DATA FOR REVIEW START

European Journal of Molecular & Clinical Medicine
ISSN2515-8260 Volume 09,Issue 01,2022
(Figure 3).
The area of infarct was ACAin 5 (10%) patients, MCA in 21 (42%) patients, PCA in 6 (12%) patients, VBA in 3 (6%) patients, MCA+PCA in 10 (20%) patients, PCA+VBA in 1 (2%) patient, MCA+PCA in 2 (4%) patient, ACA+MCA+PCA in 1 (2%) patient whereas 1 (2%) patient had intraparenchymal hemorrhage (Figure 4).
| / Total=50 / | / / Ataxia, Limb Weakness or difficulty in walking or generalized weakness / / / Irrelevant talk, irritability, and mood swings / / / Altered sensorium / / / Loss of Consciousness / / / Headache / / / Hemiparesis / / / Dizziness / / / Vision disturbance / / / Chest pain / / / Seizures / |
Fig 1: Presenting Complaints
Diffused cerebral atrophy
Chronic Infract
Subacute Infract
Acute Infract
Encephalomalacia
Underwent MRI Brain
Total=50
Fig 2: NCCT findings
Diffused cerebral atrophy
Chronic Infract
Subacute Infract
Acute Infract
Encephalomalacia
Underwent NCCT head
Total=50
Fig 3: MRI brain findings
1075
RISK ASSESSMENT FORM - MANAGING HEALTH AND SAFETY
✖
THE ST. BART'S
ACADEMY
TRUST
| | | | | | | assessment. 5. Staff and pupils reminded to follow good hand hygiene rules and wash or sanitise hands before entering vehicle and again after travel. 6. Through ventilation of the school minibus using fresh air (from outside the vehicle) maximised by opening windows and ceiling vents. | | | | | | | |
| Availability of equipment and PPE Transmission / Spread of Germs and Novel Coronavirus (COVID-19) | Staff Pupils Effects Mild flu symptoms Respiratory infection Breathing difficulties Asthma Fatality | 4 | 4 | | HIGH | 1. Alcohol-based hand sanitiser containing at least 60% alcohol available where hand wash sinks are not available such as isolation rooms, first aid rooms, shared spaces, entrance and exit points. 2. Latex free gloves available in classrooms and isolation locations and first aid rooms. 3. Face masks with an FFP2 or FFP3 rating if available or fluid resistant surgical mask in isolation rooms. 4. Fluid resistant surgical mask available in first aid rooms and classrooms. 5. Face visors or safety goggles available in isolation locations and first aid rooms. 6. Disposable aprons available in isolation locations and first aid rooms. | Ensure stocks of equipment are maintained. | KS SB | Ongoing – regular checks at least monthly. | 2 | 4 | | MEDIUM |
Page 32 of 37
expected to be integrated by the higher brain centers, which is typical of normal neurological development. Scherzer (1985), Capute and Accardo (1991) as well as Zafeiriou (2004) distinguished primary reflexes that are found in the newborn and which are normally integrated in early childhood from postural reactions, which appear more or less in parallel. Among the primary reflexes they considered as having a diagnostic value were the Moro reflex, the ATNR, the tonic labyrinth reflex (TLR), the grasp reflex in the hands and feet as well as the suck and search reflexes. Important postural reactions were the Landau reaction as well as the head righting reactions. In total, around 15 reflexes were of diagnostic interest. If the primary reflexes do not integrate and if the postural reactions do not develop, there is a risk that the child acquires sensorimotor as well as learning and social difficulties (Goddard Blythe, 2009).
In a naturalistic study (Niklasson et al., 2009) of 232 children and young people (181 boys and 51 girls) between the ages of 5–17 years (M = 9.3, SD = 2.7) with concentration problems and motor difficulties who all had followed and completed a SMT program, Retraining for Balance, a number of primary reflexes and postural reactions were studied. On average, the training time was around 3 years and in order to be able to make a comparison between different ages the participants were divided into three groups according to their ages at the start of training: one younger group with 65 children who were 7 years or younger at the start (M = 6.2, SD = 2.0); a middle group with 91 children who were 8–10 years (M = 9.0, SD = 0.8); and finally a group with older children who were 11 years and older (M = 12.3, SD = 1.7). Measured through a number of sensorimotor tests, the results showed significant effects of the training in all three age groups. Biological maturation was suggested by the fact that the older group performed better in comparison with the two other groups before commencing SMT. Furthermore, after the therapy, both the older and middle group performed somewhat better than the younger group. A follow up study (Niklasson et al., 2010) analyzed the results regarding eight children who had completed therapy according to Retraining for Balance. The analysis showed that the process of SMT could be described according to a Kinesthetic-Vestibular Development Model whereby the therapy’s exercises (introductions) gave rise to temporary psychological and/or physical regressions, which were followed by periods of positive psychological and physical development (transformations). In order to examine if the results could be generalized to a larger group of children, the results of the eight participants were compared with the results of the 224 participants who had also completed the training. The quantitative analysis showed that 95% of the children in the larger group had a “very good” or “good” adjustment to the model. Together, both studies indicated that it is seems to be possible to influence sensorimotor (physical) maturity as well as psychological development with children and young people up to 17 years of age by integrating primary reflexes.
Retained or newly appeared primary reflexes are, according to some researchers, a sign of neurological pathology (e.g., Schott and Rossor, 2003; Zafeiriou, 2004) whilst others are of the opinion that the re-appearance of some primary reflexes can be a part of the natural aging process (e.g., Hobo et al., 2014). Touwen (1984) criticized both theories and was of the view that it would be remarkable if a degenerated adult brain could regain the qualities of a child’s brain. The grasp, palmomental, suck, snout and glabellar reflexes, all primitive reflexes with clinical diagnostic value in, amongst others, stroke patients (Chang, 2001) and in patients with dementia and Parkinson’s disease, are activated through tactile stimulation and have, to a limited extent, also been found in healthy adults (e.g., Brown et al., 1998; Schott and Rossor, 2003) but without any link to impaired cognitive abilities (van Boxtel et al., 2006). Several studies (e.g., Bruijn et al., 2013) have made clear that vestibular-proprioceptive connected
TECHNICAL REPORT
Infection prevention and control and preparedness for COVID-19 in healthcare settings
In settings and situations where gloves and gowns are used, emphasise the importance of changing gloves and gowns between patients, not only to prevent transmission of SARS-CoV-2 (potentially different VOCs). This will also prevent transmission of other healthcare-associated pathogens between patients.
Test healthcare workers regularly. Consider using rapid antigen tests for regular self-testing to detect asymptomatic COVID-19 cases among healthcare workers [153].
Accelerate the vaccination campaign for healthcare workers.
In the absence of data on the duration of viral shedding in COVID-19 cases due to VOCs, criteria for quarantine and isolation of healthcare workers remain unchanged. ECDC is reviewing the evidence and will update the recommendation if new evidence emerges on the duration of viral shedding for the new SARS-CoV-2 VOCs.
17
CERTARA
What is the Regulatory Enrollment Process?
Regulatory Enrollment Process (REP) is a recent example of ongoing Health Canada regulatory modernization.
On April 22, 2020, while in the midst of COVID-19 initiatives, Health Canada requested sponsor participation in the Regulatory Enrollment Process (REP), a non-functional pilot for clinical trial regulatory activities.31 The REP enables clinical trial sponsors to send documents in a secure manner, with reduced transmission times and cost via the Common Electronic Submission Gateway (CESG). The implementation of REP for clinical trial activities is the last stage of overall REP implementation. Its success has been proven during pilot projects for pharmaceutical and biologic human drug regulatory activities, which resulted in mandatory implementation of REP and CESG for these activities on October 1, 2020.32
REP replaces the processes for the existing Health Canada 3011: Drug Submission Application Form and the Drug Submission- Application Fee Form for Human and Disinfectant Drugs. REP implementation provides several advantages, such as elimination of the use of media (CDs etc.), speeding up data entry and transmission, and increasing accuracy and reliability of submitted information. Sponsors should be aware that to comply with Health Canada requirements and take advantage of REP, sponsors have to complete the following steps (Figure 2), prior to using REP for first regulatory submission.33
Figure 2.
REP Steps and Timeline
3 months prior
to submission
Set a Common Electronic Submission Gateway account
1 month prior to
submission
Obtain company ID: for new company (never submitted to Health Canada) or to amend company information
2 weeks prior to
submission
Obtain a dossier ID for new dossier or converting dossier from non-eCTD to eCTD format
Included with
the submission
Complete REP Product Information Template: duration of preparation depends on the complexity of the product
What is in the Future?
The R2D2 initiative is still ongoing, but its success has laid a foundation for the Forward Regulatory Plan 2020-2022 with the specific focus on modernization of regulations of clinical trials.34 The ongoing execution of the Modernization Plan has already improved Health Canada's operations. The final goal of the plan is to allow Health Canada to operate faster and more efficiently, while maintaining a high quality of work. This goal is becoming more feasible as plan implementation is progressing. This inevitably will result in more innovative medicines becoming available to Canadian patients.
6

DATA FOR REVIEW END

WORK TO COMPLETE: In the data above, find each line where the string "first" appears, then copy it.

OUTPUT FOR THIS TASK:
| Availability of equipment and PPE Transmission / Spread of Germs and Novel Coronavirus (COVID-19) | Staff Pupils Effects Mild flu symptoms Respiratory infection Breathing difficulties Asthma Fatality | 4 | 4 | | HIGH | 1. Alcohol-based hand sanitiser containing at least 60% alcohol available where hand wash sinks are not available such as isolation rooms, first aid rooms, shared spaces, entrance and exit points. 2. Latex free gloves available in classrooms and isolation locations and first aid rooms. 3. Face masks with an FFP2 or FFP3 rating if available or fluid resistant surgical mask in isolation rooms. 4. Fluid resistant surgical mask available in first aid rooms and classrooms. 5. Face visors or safety goggles available in isolation locations and first aid rooms. 6. Disposable aprons available in isolation locations and first aid rooms. | Ensure stocks of equipment are maintained. | KS SB | Ongoing – regular checks at least monthly. | 2 | 4 | | MEDIUM |
REP replaces the processes for the existing Health Canada 3011: Drug Submission Application Form and the Drug Submission- Application Fee Form for Human and Disinfectant Drugs. REP implementation provides several advantages, such as elimination of the use of media (CDs etc.), speeding up data entry and transmission, and increasing accuracy and reliability of submitted information. Sponsors should be aware that to comply with Health Canada requirements and take advantage of REP, sponsors have to complete the following steps (Figure 2), prior to using REP for first regulatory submission.33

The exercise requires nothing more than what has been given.